Tezepelumab is a potential first-in-class medication that works by blocking thymic stromal lymphopoietin (TSLP), an epithelial cytokine that is involved in the initiation and persistence of airway inflammation. Inhibition of TSLP is thought to prevent the release of pro-inflammatory cytokines by immune cells resulting in the prevention of asthma exacerbations and improved asthma control. Biologic therapies currently on the market only target type 2 driven inflammation.  

The designation was based on data from the Phase 2b PATHWAY trial that evaluated 3 doses of tezepelumab as add-on therapy in patients with a history of asthma exacerbations and uncontrolled asthma receiving inhaled corticosteroids/long-acting β-agonist with or without oral corticosteroids and additional asthma controllers vs placebo.  

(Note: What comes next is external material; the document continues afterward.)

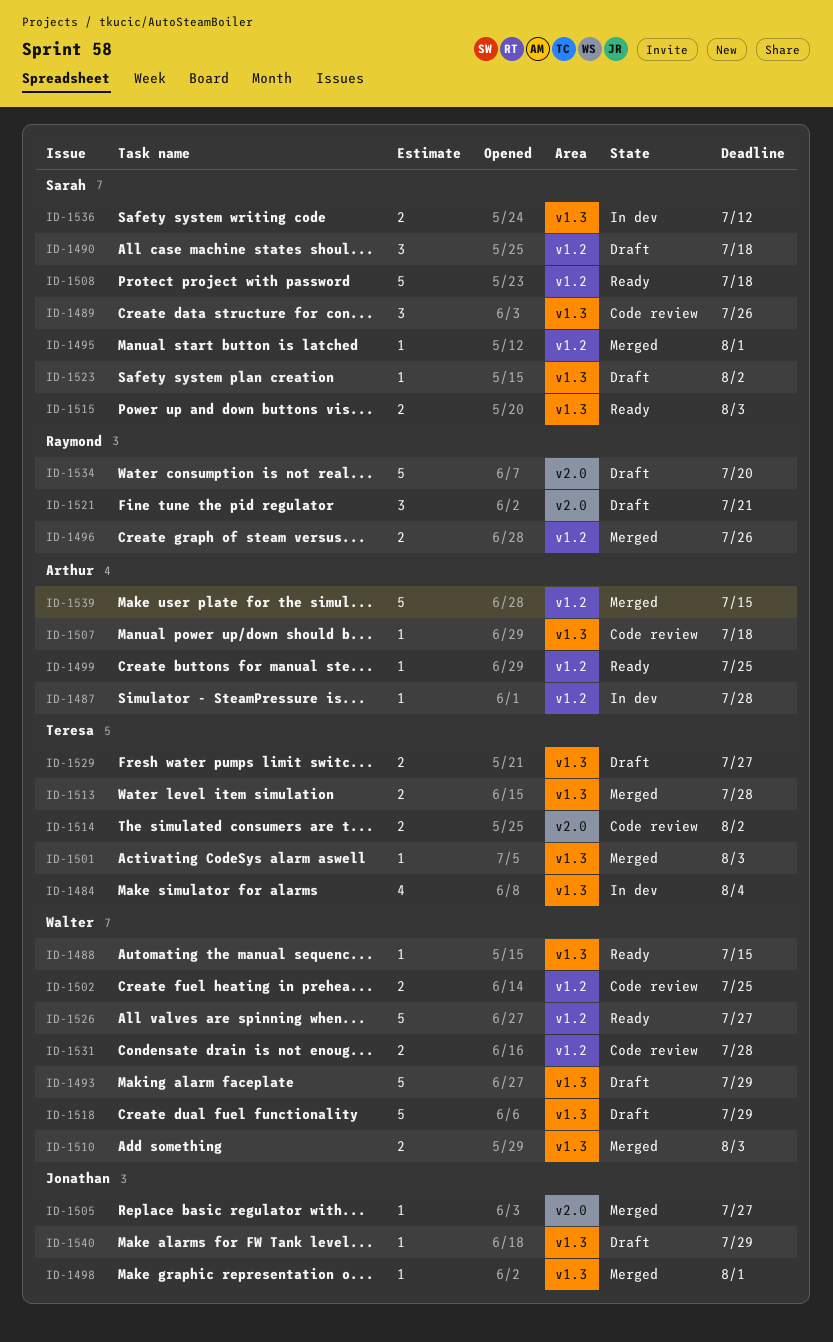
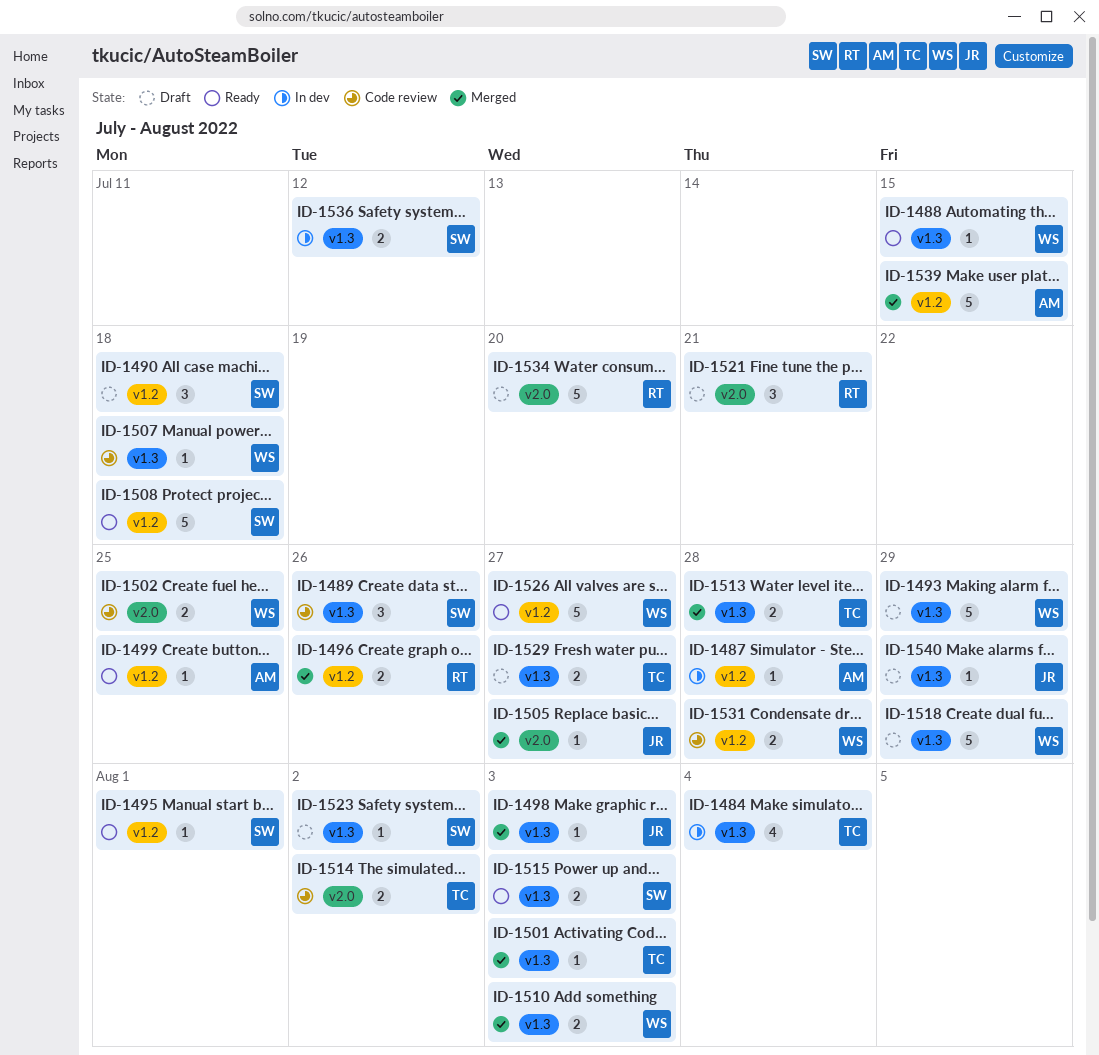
ID-1495, status: Merged -> Ready
ID-1498, due: Aug 1 -> Aug 3
ID-1502, label: v1.2 -> v2.0
ID-1507, owner: Arthur -> Walter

Data showed that treatment with tezepelumab led to significant reductions (62% [70mg every 4 weeks], 71% [210mg every 4 weeks], and 66% [280mg every 2 weeks]) in the annual asthma exacerbation rate vs placebo (P <.001 for all) in patients with severe asthma. This effect was seen regardless of baseline blood eosinophil count or other type 2 inflammatory biomarkers. Asthma-related effects, nasopharyngitis, headaches, and bronchitis were the most common adverse events associated with tezepelumab.

Tezepelumab is being investigated in the Phase 3 PATHFINDER clinical program, which includes planned mechanistic and long-term safety trials.